WORK TO COMPLETE
The records below are to be output exactly, except for their pictures.

--------------------

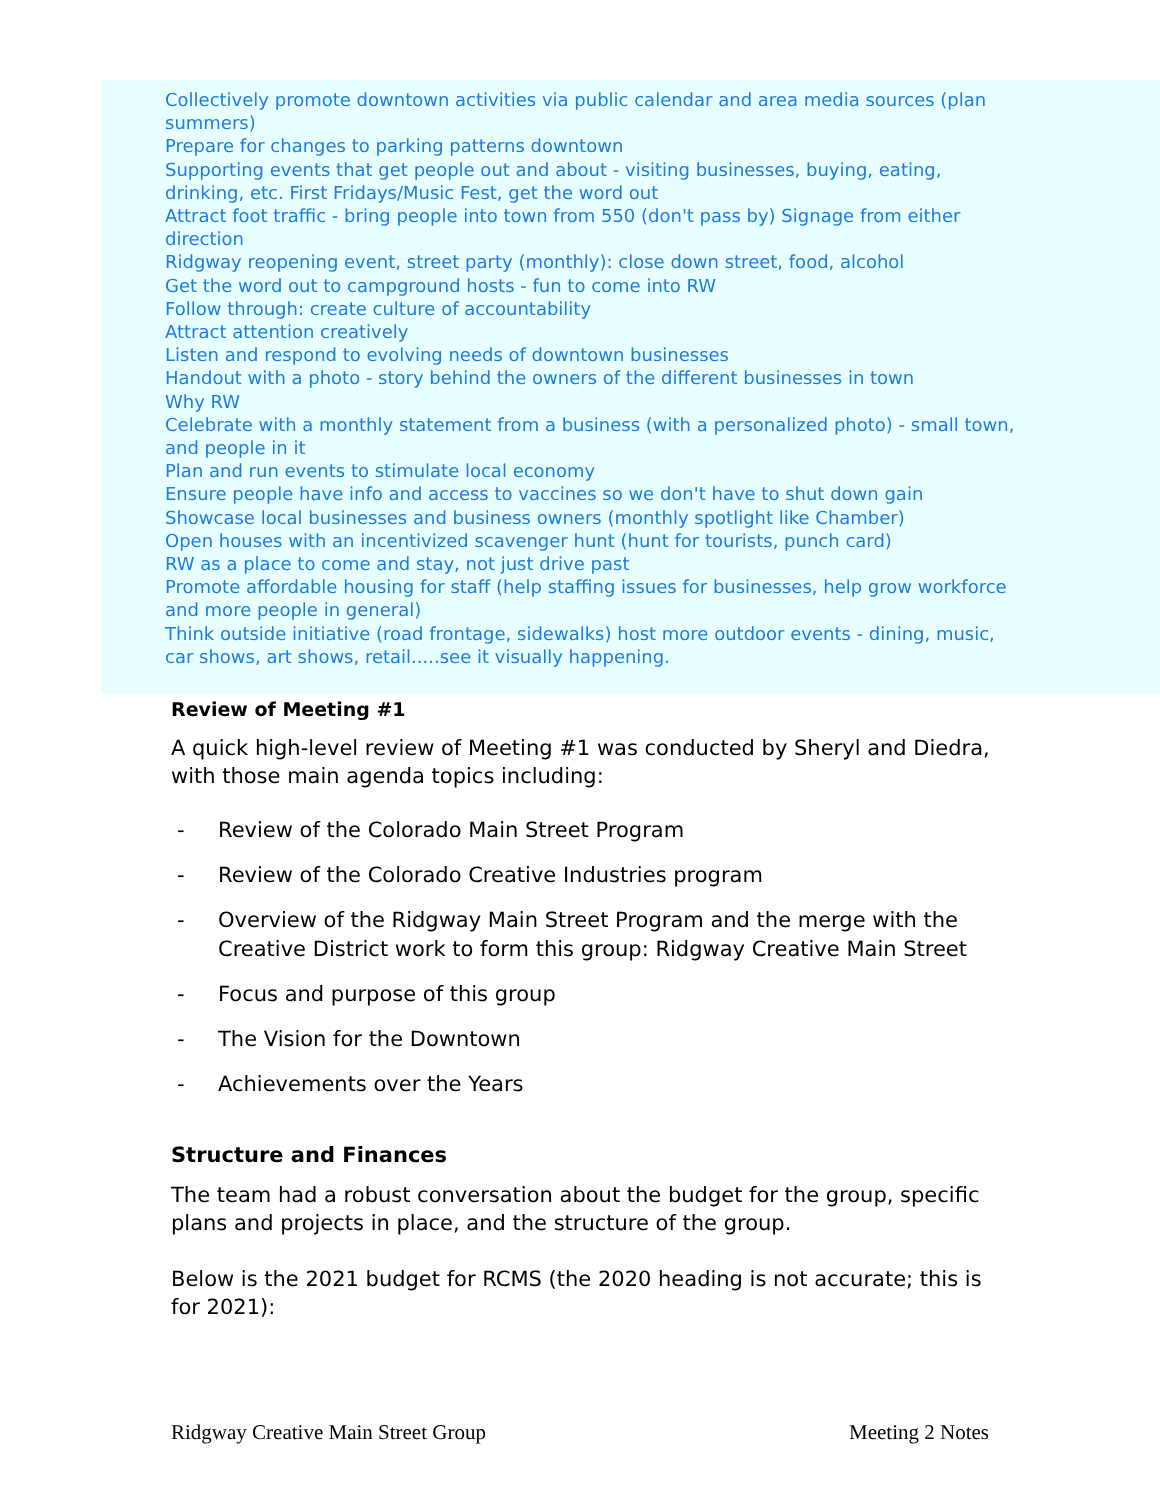Collectively promote downtown activities via public calendar and area media sources (plan summers)
Prepare for changes to parking patterns downtown
Supporting events that get people out and about - visiting businesses, buying, eating, drinking, etc. First Fridays/Music Fest, get the word out
Attract foot traffic - bring people into town from 550 (don't pass by) Signage from either direction
Ridgway reopening event, street party (monthly): close down street, food, alcohol
Get the word out to campground hosts - fun to come into RW
Follow through: create culture of accountability
Attract attention creatively
Listen and respond to evolving needs of downtown businesses
Handout with a photo - story behind the owners of the different businesses in town
Why RW
Celebrate with a monthly statement from a business (with a personalized photo) - small town, and people in it
Plan and run events to stimulate local economy
Ensure people have info and access to vaccines so we don't have to shut down gain
Showcase local businesses and business owners (monthly spotlight like Chamber)
Open houses with an incentivized scavenger hunt (hunt for tourists, punch card)
RW as a place to come and stay, not just drive past
Promote affordable housing for staff (help staffing issues for businesses, help grow workforce and more people in general)
Think outside initiative (road frontage, sidewalks) host more outdoor events - dining, music, car shows, art shows, retail.....see it visually happening.
Review of Meeting #1
A quick high-level review of Meeting #1 was conducted by Sheryl and Diedra, with those main agenda topics including:
- Review of the Colorado Main Street Program
- Review of the Colorado Creative Industries program
- Overview of the Ridgway Main Street Program and the merge with the Creative District work to form this group: Ridgway Creative Main Street
- Focus and purpose of this group
- The Vision for the Downtown
- Achievements over the Years
Structure and Finances
The team had a robust conversation about the budget for the group, specific plans and projects in place, and the structure of the group.
Below is the 2021 budget for RCMS (the 2020 heading is not accurate; this is for 2021):
Ridgway Creative Main Street Group Meeting 2 Notes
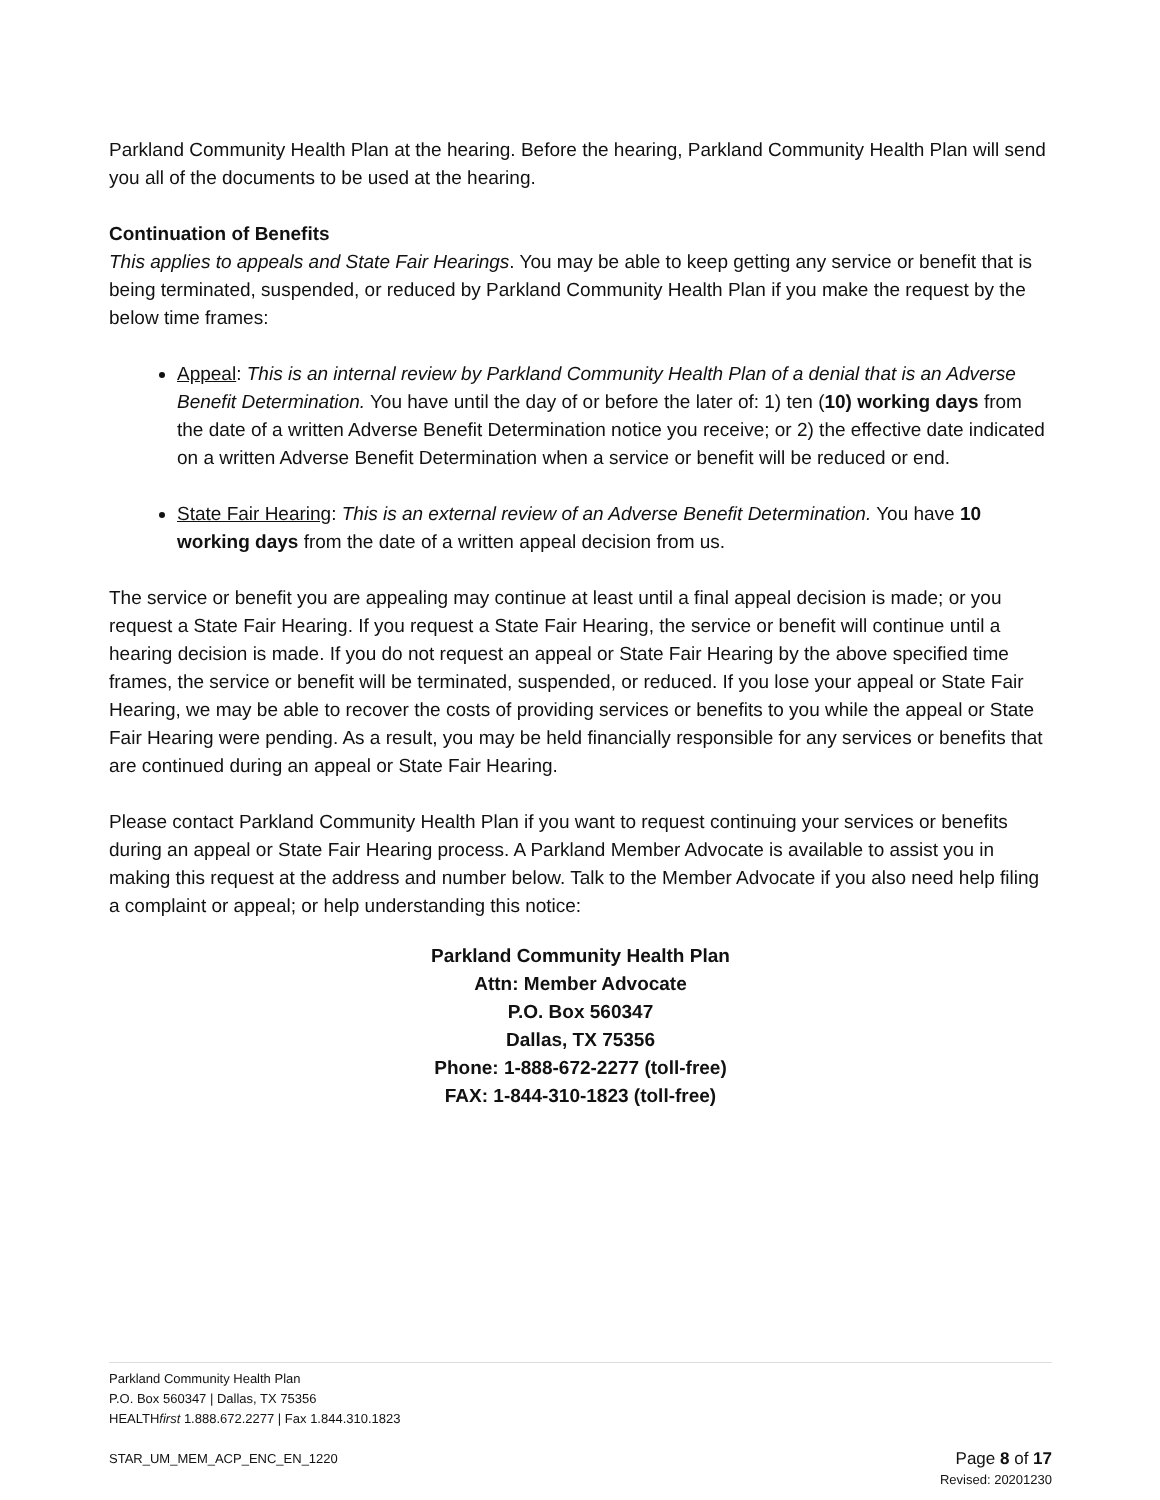Parkland Community Health Plan at the hearing. Before the hearing, Parkland Community Health Plan will send you all of the documents to be used at the hearing.
Continuation of Benefits
This applies to appeals and State Fair Hearings. You may be able to keep getting any service or benefit that is being terminated, suspended, or reduced by Parkland Community Health Plan if you make the request by the below time frames:
Appeal: This is an internal review by Parkland Community Health Plan of a denial that is an Adverse Benefit Determination. You have until the day of or before the later of: 1) ten (10) working days from the date of a written Adverse Benefit Determination notice you receive; or 2) the effective date indicated on a written Adverse Benefit Determination when a service or benefit will be reduced or end.
State Fair Hearing: This is an external review of an Adverse Benefit Determination. You have 10 working days from the date of a written appeal decision from us.
The service or benefit you are appealing may continue at least until a final appeal decision is made; or you request a State Fair Hearing. If you request a State Fair Hearing, the service or benefit will continue until a hearing decision is made. If you do not request an appeal or State Fair Hearing by the above specified time frames, the service or benefit will be terminated, suspended, or reduced. If you lose your appeal or State Fair Hearing, we may be able to recover the costs of providing services or benefits to you while the appeal or State Fair Hearing were pending. As a result, you may be held financially responsible for any services or benefits that are continued during an appeal or State Fair Hearing.
Please contact Parkland Community Health Plan if you want to request continuing your services or benefits during an appeal or State Fair Hearing process. A Parkland Member Advocate is available to assist you in making this request at the address and number below. Talk to the Member Advocate if you also need help filing a complaint or appeal; or help understanding this notice:
Parkland Community Health Plan
Attn: Member Advocate
P.O. Box 560347
Dallas, TX 75356
Phone: 1-888-672-2277 (toll-free)
FAX: 1-844-310-1823 (toll-free)
Parkland Community Health Plan
P.O. Box 560347 | Dallas, TX 75356
HEALTHfirst 1.888.672.2277 | Fax 1.844.310.1823
STAR_UM_MEM_ACP_ENC_EN_1220 Page 8 of 17
Revised: 20201230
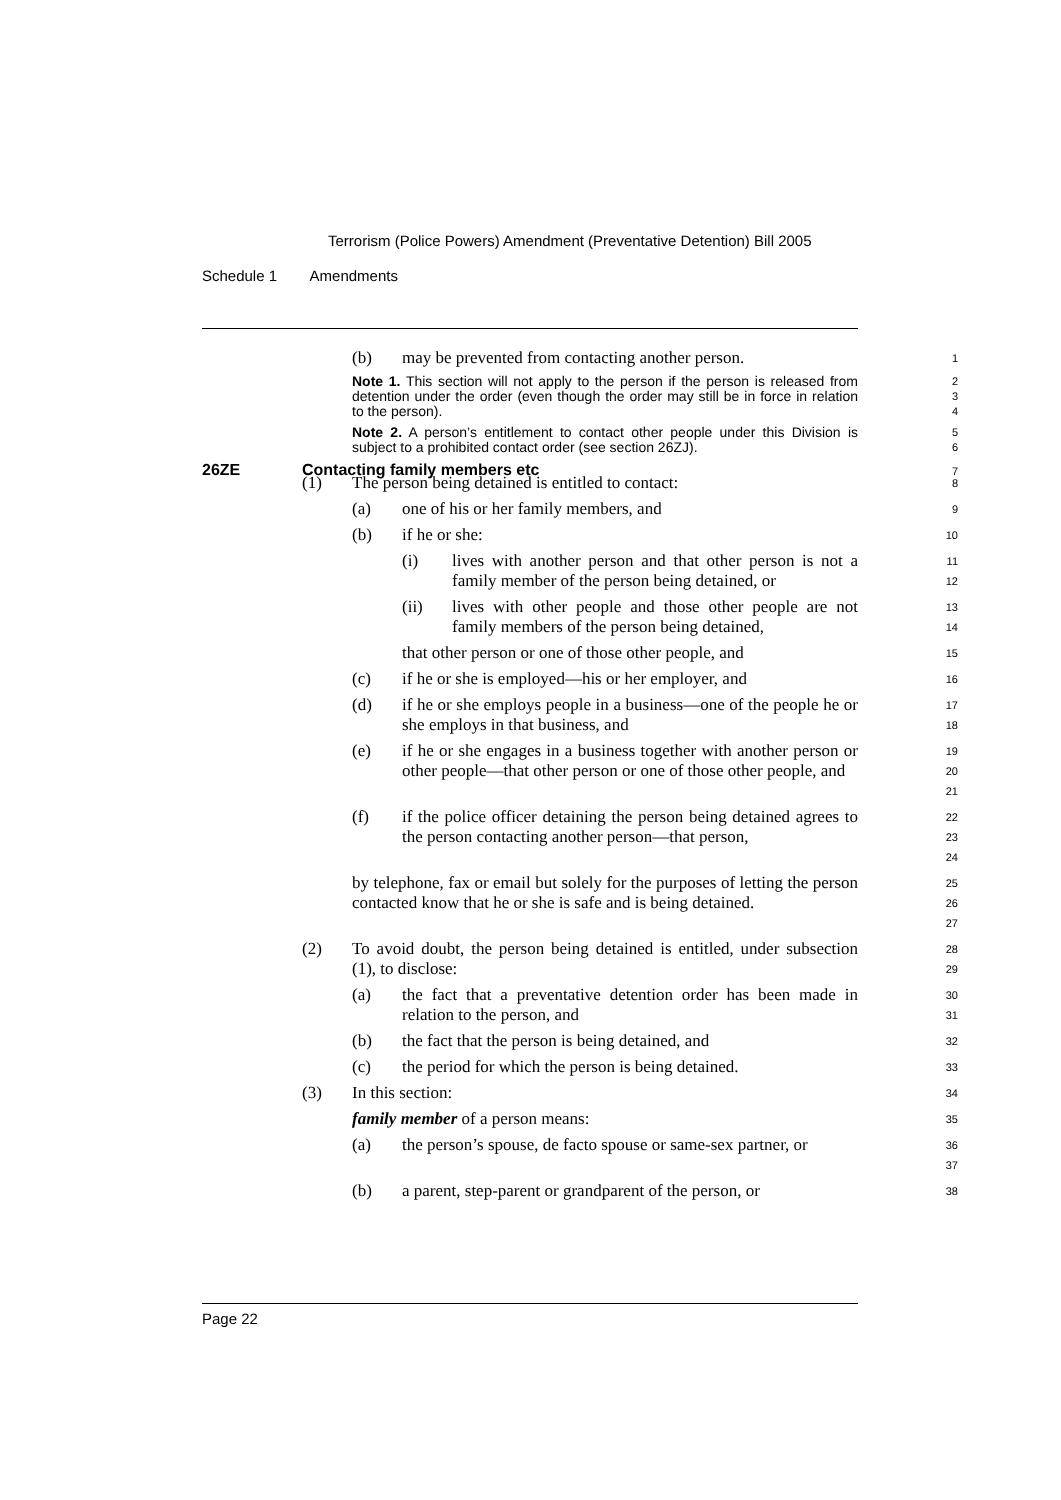Terrorism (Police Powers) Amendment (Preventative Detention) Bill 2005
Schedule 1 Amendments
(b) may be prevented from contacting another person.
1
Note 1. This section will not apply to the person if the person is released from detention under the order (even though the order may still be in force in relation to the person).
2
3
4
Note 2. A person’s entitlement to contact other people under this Division is subject to a prohibited contact order (see section 26ZJ).
5
6
26ZE Contacting family members etc
7
(1) The person being detained is entitled to contact:
8
(a) one of his or her family members, and
9
(b) if he or she:
10
(i) lives with another person and that other person is not a family member of the person being detained, or
11
12
(ii) lives with other people and those other people are not family members of the person being detained,
13
14
that other person or one of those other people, and
15
(c) if he or she is employed—his or her employer, and
16
(d) if he or she employs people in a business—one of the people he or she employs in that business, and
17
18
(e) if he or she engages in a business together with another person or other people—that other person or one of those other people, and
19
20
21
(f) if the police officer detaining the person being detained agrees to the person contacting another person—that person,
22
23
24
by telephone, fax or email but solely for the purposes of letting the person contacted know that he or she is safe and is being detained.
25
26
27
(2) To avoid doubt, the person being detained is entitled, under subsection (1), to disclose:
28
29
(a) the fact that a preventative detention order has been made in relation to the person, and
30
31
(b) the fact that the person is being detained, and
32
(c) the period for which the person is being detained.
33
(3) In this section:
34
family member of a person means:
35
(a) the person’s spouse, de facto spouse or same-sex partner, or
36
37
(b) a parent, step-parent or grandparent of the person, or
38
Page 22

--------------------

RESPONSE TO THE TASK
Collectively promote downtown activities via public calendar and area media sources (plan summers)
Prepare for changes to parking patterns downtown
Supporting events that get people out and about - visiting businesses, buying, eating, drinking, etc. First Fridays/Music Fest, get the word out
Attract foot traffic - bring people into town from 550 (don't pass by) Signage from either direction
Ridgway reopening event, street party (monthly): close down street, food, alcohol
Get the word out to campground hosts - fun to come into RW
Follow through: create culture of accountability
Attract attention creatively
Listen and respond to evolving needs of downtown businesses
Handout with a photo - story behind the owners of the different businesses in town
Why RW
Celebrate with a monthly statement from a business (with a personalized photo) - small town, and people in it
Plan and run events to stimulate local economy
Ensure people have info and access to vaccines so we don't have to shut down gain
Showcase local businesses and business owners (monthly spotlight like Chamber)
Open houses with an incentivized scavenger hunt (hunt for tourists, punch card)
RW as a place to come and stay, not just drive past
Promote affordable housing for staff (help staffing issues for businesses, help grow workforce and more people in general)
Think outside initiative (road frontage, sidewalks) host more outdoor events - dining, music, car shows, art shows, retail.....see it visually happening.
Review of Meeting #1
A quick high-level review of Meeting #1 was conducted by Sheryl and Diedra, with those main agenda topics including:
- Review of the Colorado Main Street Program
- Review of the Colorado Creative Industries program
- Overview of the Ridgway Main Street Program and the merge with the Creative District work to form this group: Ridgway Creative Main Street
- Focus and purpose of this group
- The Vision for the Downtown
- Achievements over the Years
Structure and Finances
The team had a robust conversation about the budget for the group, specific plans and projects in place, and the structure of the group.
Below is the 2021 budget for RCMS (the 2020 heading is not accurate; this is for 2021):
Ridgway Creative Main Street Group Meeting 2 Notes
Parkland Community Health Plan at the hearing. Before the hearing, Parkland Community Health Plan will send you all of the documents to be used at the hearing.
Continuation of Benefits
This applies to appeals and State Fair Hearings. You may be able to keep getting any service or benefit that is being terminated, suspended, or reduced by Parkland Community Health Plan if you make the request by the below time frames:
Appeal: This is an internal review by Parkland Community Health Plan of a denial that is an Adverse Benefit Determination. You have until the day of or before the later of: 1) ten (10) working days from the date of a written Adverse Benefit Determination notice you receive; or 2) the effective date indicated on a written Adverse Benefit Determination when a service or benefit will be reduced or end.
State Fair Hearing: This is an external review of an Adverse Benefit Determination. You have 10 working days from the date of a written appeal decision from us.
The service or benefit you are appealing may continue at least until a final appeal decision is made; or you request a State Fair Hearing. If you request a State Fair Hearing, the service or benefit will continue until a hearing decision is made. If you do not request an appeal or State Fair Hearing by the above specified time frames, the service or benefit will be terminated, suspended, or reduced. If you lose your appeal or State Fair Hearing, we may be able to recover the costs of providing services or benefits to you while the appeal or State Fair Hearing were pending. As a result, you may be held financially responsible for any services or benefits that are continued during an appeal or State Fair Hearing.
Please contact Parkland Community Health Plan if you want to request continuing your services or benefits during an appeal or State Fair Hearing process. A Parkland Member Advocate is available to assist you in making this request at the address and number below. Talk to the Member Advocate if you also need help filing a complaint or appeal; or help understanding this notice:
Parkland Community Health Plan
Attn: Member Advocate
P.O. Box 560347
Dallas, TX 75356
Phone: 1-888-672-2277 (toll-free)
FAX: 1-844-310-1823 (toll-free)
Parkland Community Health Plan
P.O. Box 560347 | Dallas, TX 75356
HEALTHfirst 1.888.672.2277 | Fax 1.844.310.1823
STAR_UM_MEM_ACP_ENC_EN_1220 Page 8 of 17
Revised: 20201230
Terrorism (Police Powers) Amendment (Preventative Detention) Bill 2005
Schedule 1 Amendments
(b) may be prevented from contacting another person.
1
Note 1. This section will not apply to the person if the person is released from detention under the order (even though the order may still be in force in relation to the person).
2
3
4
Note 2. A person’s entitlement to contact other people under this Division is subject to a prohibited contact order (see section 26ZJ).
5
6
26ZE Contacting family members etc
7
(1) The person being detained is entitled to contact:
8
(a) one of his or her family members, and
9
(b) if he or she:
10
(i) lives with another person and that other person is not a family member of the person being detained, or
11
12
(ii) lives with other people and those other people are not family members of the person being detained,
13
14
that other person or one of those other people, and
15
(c) if he or she is employed—his or her employer, and
16
(d) if he or she employs people in a business—one of the people he or she employs in that business, and
17
18
(e) if he or she engages in a business together with another person or other people—that other person or one of those other people, and
19
20
21
(f) if the police officer detaining the person being detained agrees to the person contacting another person—that person,
22
23
24
by telephone, fax or email but solely for the purposes of letting the person contacted know that he or she is safe and is being detained.
25
26
27
(2) To avoid doubt, the person being detained is entitled, under subsection (1), to disclose:
28
29
(a) the fact that a preventative detention order has been made in relation to the person, and
30
31
(b) the fact that the person is being detained, and
32
(c) the period for which the person is being detained.
33
(3) In this section:
34
family member of a person means:
35
(a) the person’s spouse, de facto spouse or same-sex partner, or
36
37
(b) a parent, step-parent or grandparent of the person, or
38
Page 22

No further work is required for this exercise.